Venezuela’s US dollar stablecoin rush has come to an end, data sources indicate, with USDT prices on peer-to-peer sales platforms returning to levels last seen in December, before the US’ arrest of President Nicolás Maduro.
USDT prices rose by 140% above official US dollar prices on January 7, data from P2P Army reveals.
On January 7, Investing.com data shows the US dollar price stood at 320 bolivars, while P2P traders were paying 769 bolivars per USDT token.
USDT is issued by Tether and is the world’s largest stablecoin. It is primarily backed by US Treasuries.
US special forces took Maduro into custody on January 3, sparking worries about forthcoming military intervention. But as global attention has since shifted to Greenland, feverish USDT buying in Venezuela has subsided.

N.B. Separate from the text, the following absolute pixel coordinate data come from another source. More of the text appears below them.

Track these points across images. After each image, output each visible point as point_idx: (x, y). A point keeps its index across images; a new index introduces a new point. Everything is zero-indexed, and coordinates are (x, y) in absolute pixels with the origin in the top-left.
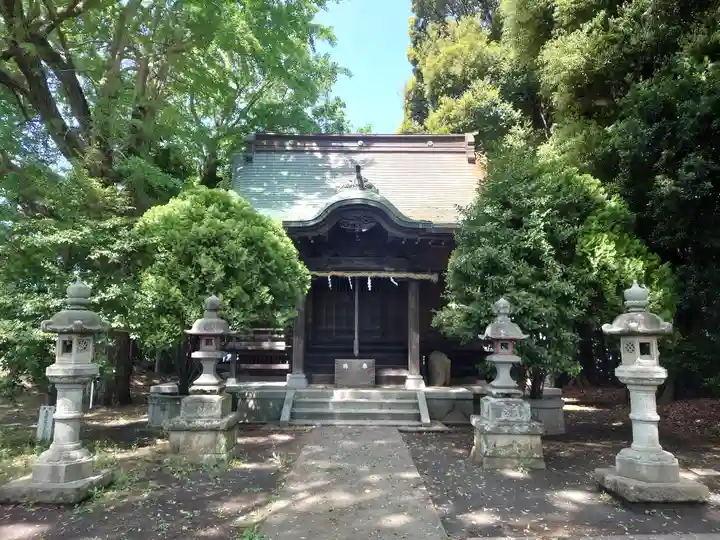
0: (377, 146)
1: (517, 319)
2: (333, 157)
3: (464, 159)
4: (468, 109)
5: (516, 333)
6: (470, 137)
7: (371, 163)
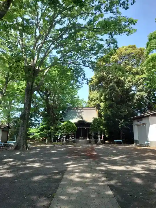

“As the days go by and the economic path forward becomes clearer, the overreaction of the exchange rate is subsiding,” the economist Asdrúbal Oliveros told the Venezuelan newspaper El Nacional.
While crypto adoption is gaining momentum in Venezuela, citizens no longer appear prepared to pay a premium for stablecoins tied to the US dollar as political tensions in the region subside.
Speculative forces
On peer-to-peer exchanges, USDT prices against the Venezuelan bolivar have tumbled by 40% since the days after Maduro’s capture, P2P Army’s data shows.
Experts say speculation, rather than panic buying, was a key factor driving prices upward in the wake of the US intervention.
Speculative and mostly low-volume trades on exchanges like Binance “pushed the value of the US dollar-pegged stablecoins” to sky-high levels, the economist Jesús Palacios told El Nacional.
“All the political events that occurred generated volatility,” Palacios said. “Trading on Binance has speculative characteristics. During that week, a shallow market emerged that moved very quickly. Particularly during those days, we observed small trades of $20 or $30, which triggered very high sell rates that are inconsistent with market logic.”
Binance appears to have understood this and acted accordingly.
“We understand that market volatility can cause confusion and concern. Short-term price fluctuations can reflect geopolitical events that increase uncertainty,” Binance wrote on its Spanish-language Telegram channel on January 8.
“To protect our users and the platform, Binance is implementing temporary price limits in P2P markets as a risk control measure during times of extreme market movements.”
Some vendors, however, are still looking to capitalise on recent volatility, experts say.
“We see that some retailers are resisting the downward price movement and are sticking to their high prices,” Aarón Olmos, a Venezuelan economist and university professor, told the Spanish-language media outlet CriptoNoticias. “Some vendors are even brave enough to raise them.”
At the time of writing, USDT is still trading above the USD dollar in Venezuela, but the steep discrepancy has fallen. The official US dollar rate versus the bolivar stands at around 1 to 345. P2P Army says USDT is currently trading at 460 bolivars on Binance’s P2P markets.